As I said the other day, I started my space explorer game by trying out a bunch of different ways to animate the rocketship flying through space. (I’ve bundled all the source code and resources for the complete example — you can download it here.) I started by just creating a standard MIDlet using the javax.microedition.lcdui.game classes. Here’s what it looks like in the debugger:
In the image, I’ve set the debugger to show memory usage. In this case it’s “lcduispace” — the top process on the list. Next, I decided to try out the technique I described in my earlier post: use the same lcdui game implementation, but write each frame into an image buffer and transfer it from the MIDP Graphics implementation to RIM’s proprietary implementation to display it in a RIMlet. Here it is in the debugger:
This time the relevant process is “spacesprite,” shown at the bottom of the list. You can see that — as expected — it’s using a lot more memory than the other implementation.
Next, I tried doing my own custom implementation of the Sprite and background functionality, using just the RIM graphics classes. This is where I got a bit of a surprise in the debugger:
Again, it’s “spacesprite” (at the bottom of the list). The odd thing is that this implementation doesn’t seem to be using any less memory than the implementation that copies the entire game image from one array to another for every frame of the game. I’m not sure why — I can only guess that perhaps the RIM graphics components all by themselves consume a lot of memory, whereas the array copy is using memory in an efficient way.
It also demonstrates that this kind of memory profiling doesn’t give you all of the information you need. Even though the two implementations are comparable in memory usage, the first one (which copies the image data) was visibly slow on a low-end BlackBerry smartphone, whereas the second implementation ran great on the same device. So even if the array copy isn’t costing too much memory, it must cost a fair amount of processing time.
Then, for fun, I compared these two implementations against two SVG implementations. The first just plays a fixed movie:
And in the second the user can actually drive the rocket ship around the screen:
You can see that these two used a bit more memory, but not too much.

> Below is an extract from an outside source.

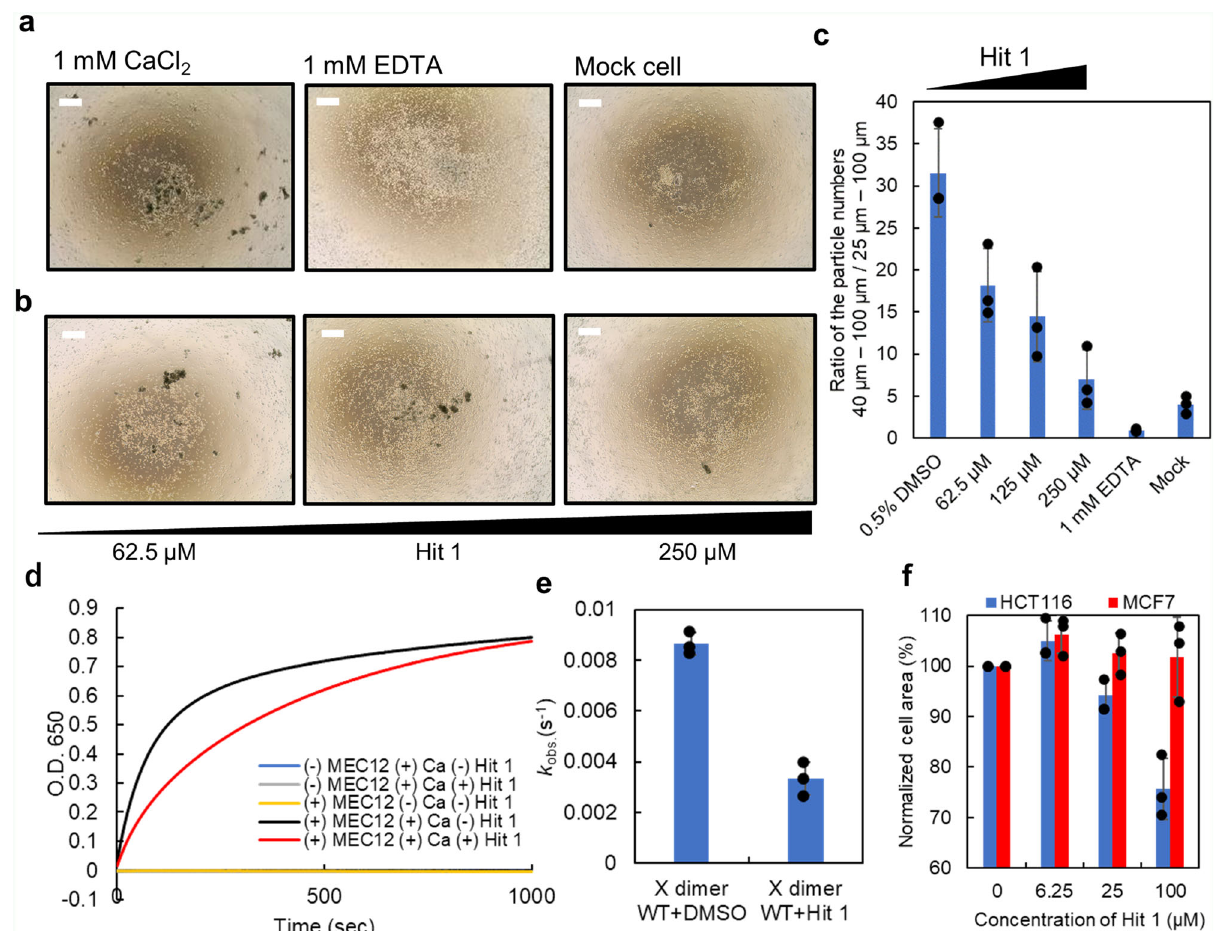
Fig. 4 Hit 1 blocks aggregation of liposomes and cells with P-cadherin on their surfaces. a Images of CHO cell line expressing P-cadherin in the presence of 1 mM CaCl 2 and 1 mM EDTA and a mock cell line. Scale bars indicate 500 µ m. b Representative images of CHO cell line expressing P-cadherin in the presence of 1 mM CaCl 2 and increasing concentrations of Hit 1. This experiment was repeated three times, and similar results were obtained. Scale bars indicate 500 µ m. c Quanti fi cation of cell-aggregation assay using MFI. Hit 1 inhibited the formation of cell aggregation in a dose-dependent manner. N = 3. Error bars show standard deviation. d Liposomes with MEC12 on the surface were incubated with CaCl 2 and with (red) or without (black) Hit 1. Controls had no effect on optical density (blue, yellow, and gray traces). A representative plot of optical density at 650 nm is shown as a function of time. N = 3. e The k obs of liposome aggregation was calculated assuming a one-phase association model. N = 3. Error bars show standard deviation. f Normalized area of HCT116 and MCF7 cells in the presence or absence of Hit 1. In order to take cell shape into account, the cell area in the absence of Hit 1 was taken as 100%. N = 3. Error bars show standard deviation. Individual data points are shown in black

As I’ve said, all of these are experiments that I did while writing my book Learn BlackBerry Games Development. If you’d like to see how these examples work, just download the complete projects here. The README file explains how to compile them (it’s just a standard JDE workspace, so you should be able to open and compile it in any BlackBerry JDE with version >= 4.6.1), and also explains how to switch the “spacesprite” project from one implementation to another. (It’s just a question of which FieldAnimator implementation you instantiate from the SpaceManager class.)
I hope you find this example amusing and instructive.